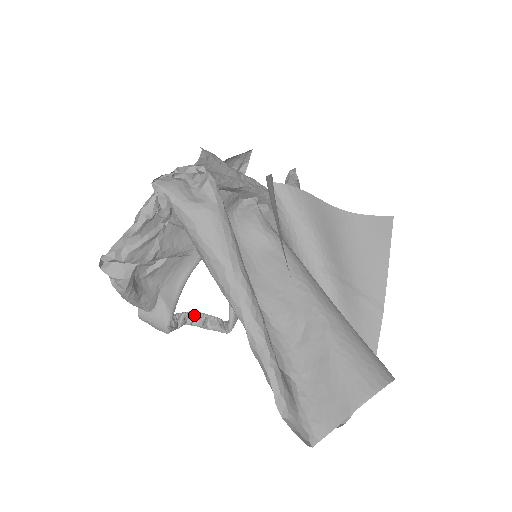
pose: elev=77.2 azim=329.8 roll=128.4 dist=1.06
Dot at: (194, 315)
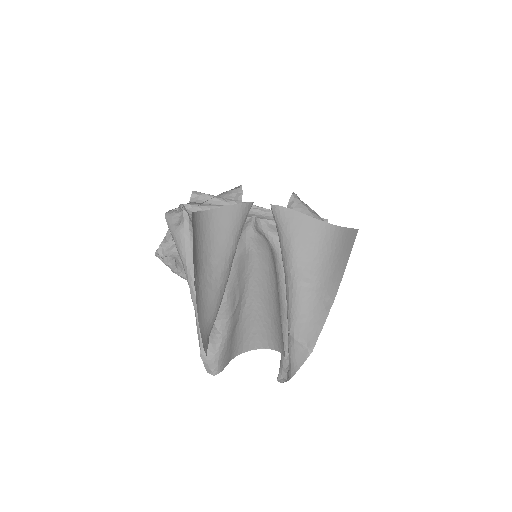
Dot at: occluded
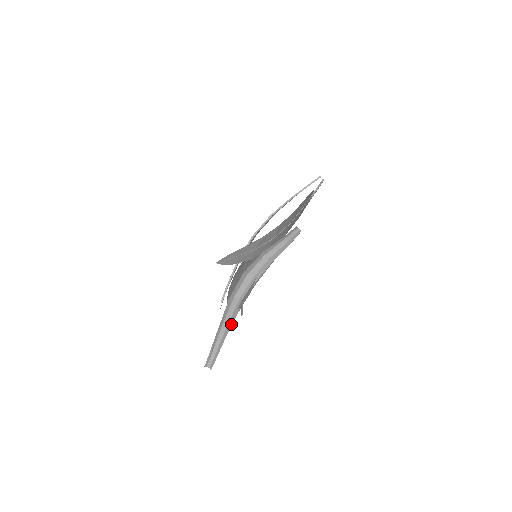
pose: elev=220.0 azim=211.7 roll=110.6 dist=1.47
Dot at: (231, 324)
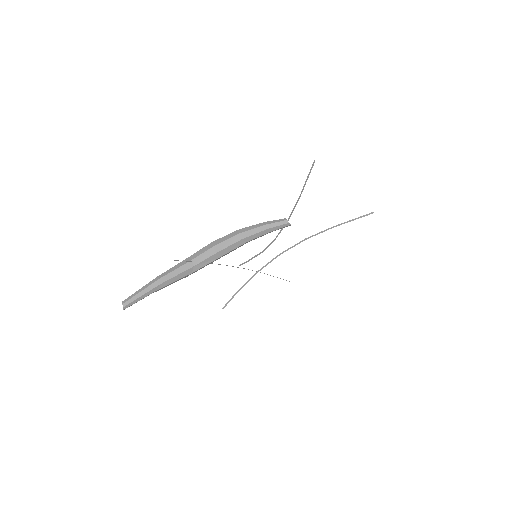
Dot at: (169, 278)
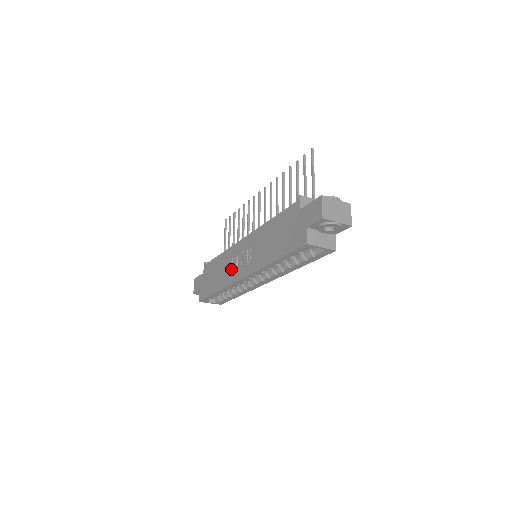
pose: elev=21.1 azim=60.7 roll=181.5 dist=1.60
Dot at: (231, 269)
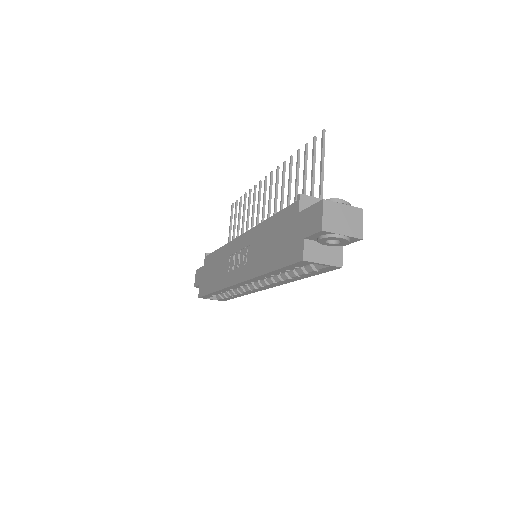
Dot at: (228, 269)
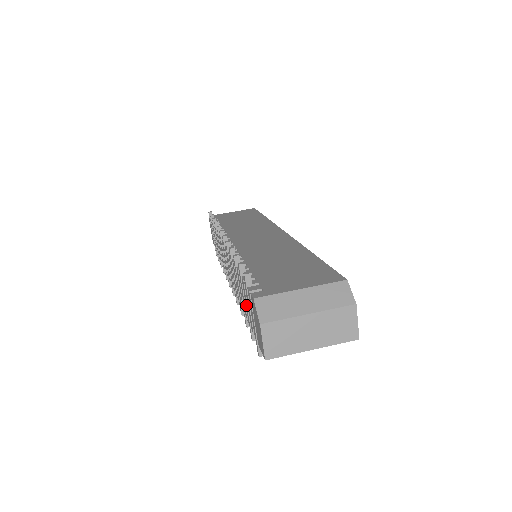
* * *
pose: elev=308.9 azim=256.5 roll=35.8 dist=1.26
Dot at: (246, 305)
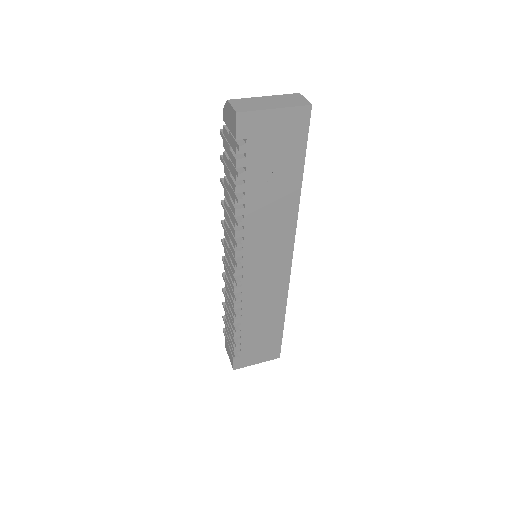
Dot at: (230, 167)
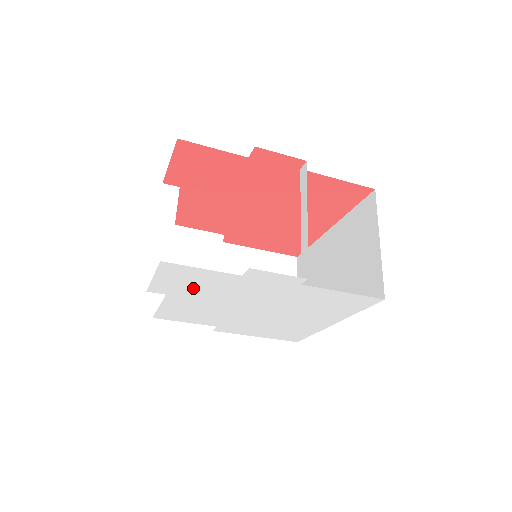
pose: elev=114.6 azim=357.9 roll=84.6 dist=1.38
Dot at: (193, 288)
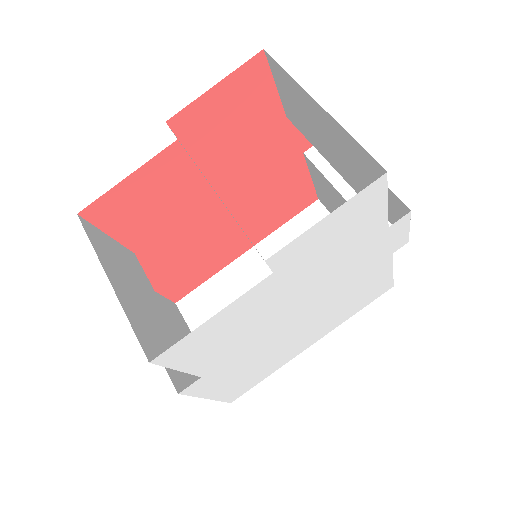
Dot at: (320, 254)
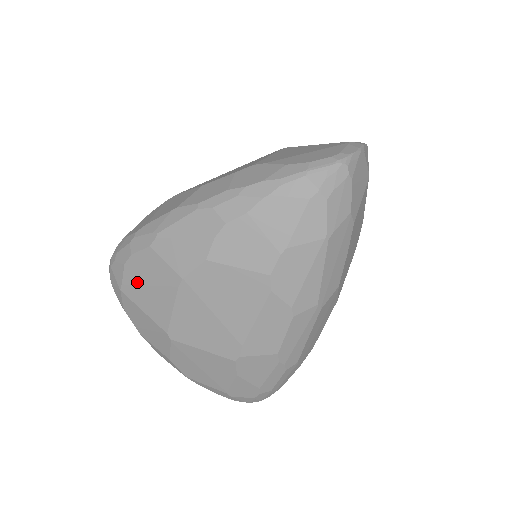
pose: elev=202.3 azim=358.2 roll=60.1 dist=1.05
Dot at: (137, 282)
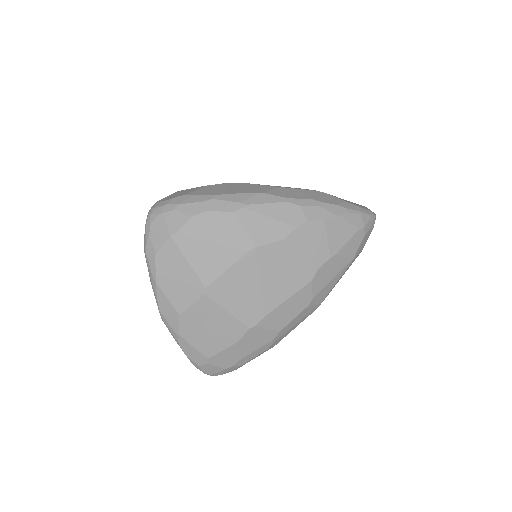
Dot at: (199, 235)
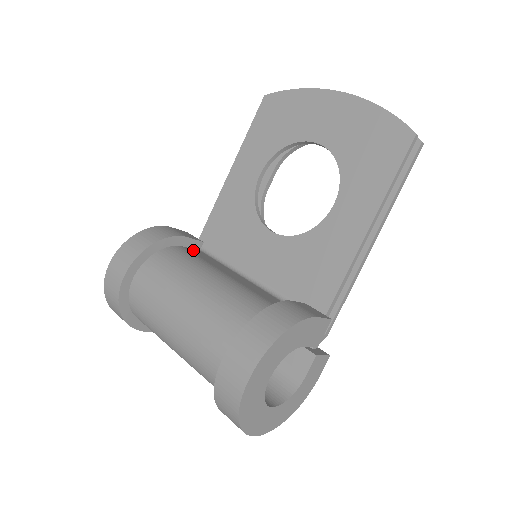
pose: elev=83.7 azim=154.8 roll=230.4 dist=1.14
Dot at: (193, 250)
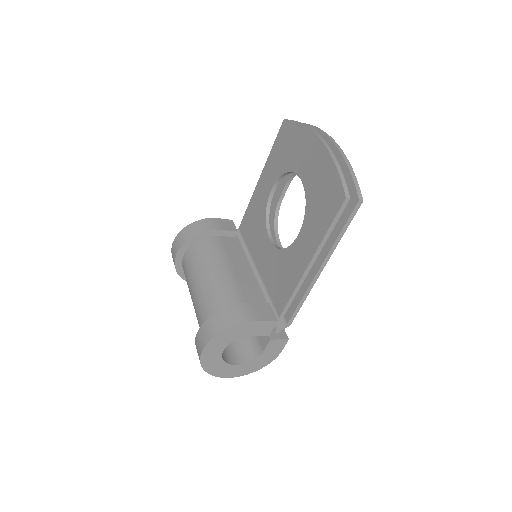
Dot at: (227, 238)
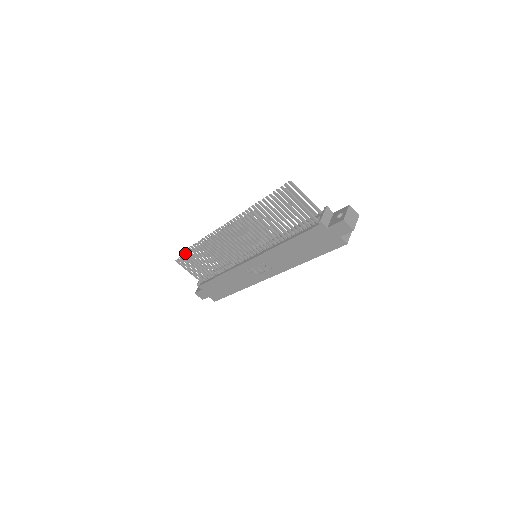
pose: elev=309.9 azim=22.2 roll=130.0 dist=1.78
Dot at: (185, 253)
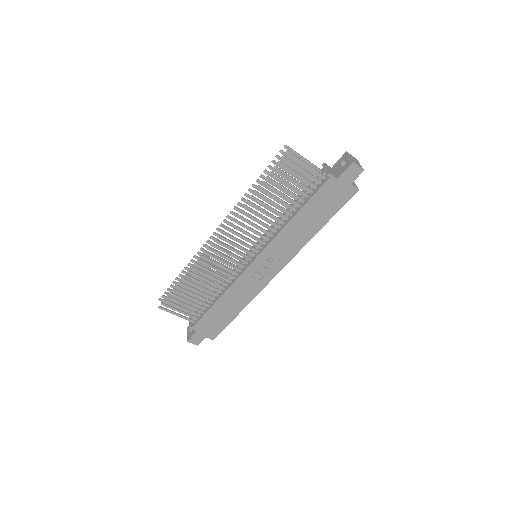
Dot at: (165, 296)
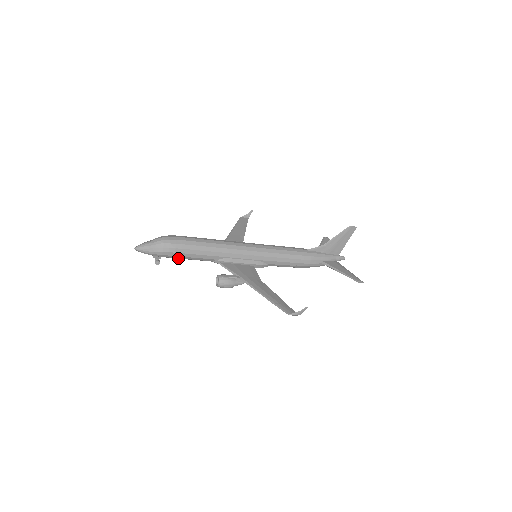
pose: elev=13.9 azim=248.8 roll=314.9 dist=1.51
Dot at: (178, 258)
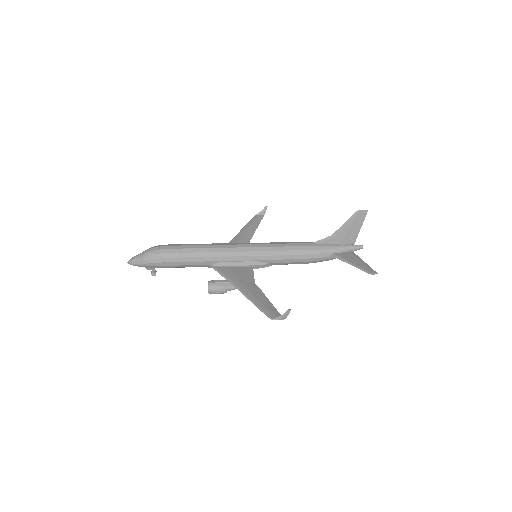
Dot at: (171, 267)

▶ _Direction_
Pick out every line above that contains the string "dist" and copy each one. Case counts.

▶ _Written answer_
pose: elev=77.2 azim=329.8 roll=128.4 dist=1.06
pose: elev=220.0 azim=211.7 roll=110.6 dist=1.47
pose: elev=21.1 azim=60.7 roll=181.5 dist=1.60
pose: elev=308.9 azim=256.5 roll=35.8 dist=1.26
pose: elev=114.6 azim=357.9 roll=84.6 dist=1.38
pose: elev=202.3 azim=358.2 roll=60.1 dist=1.05
pose: elev=83.7 azim=154.8 roll=230.4 dist=1.14
pose: elev=309.9 azim=22.2 roll=130.0 dist=1.78
pose: elev=13.9 azim=248.8 roll=314.9 dist=1.51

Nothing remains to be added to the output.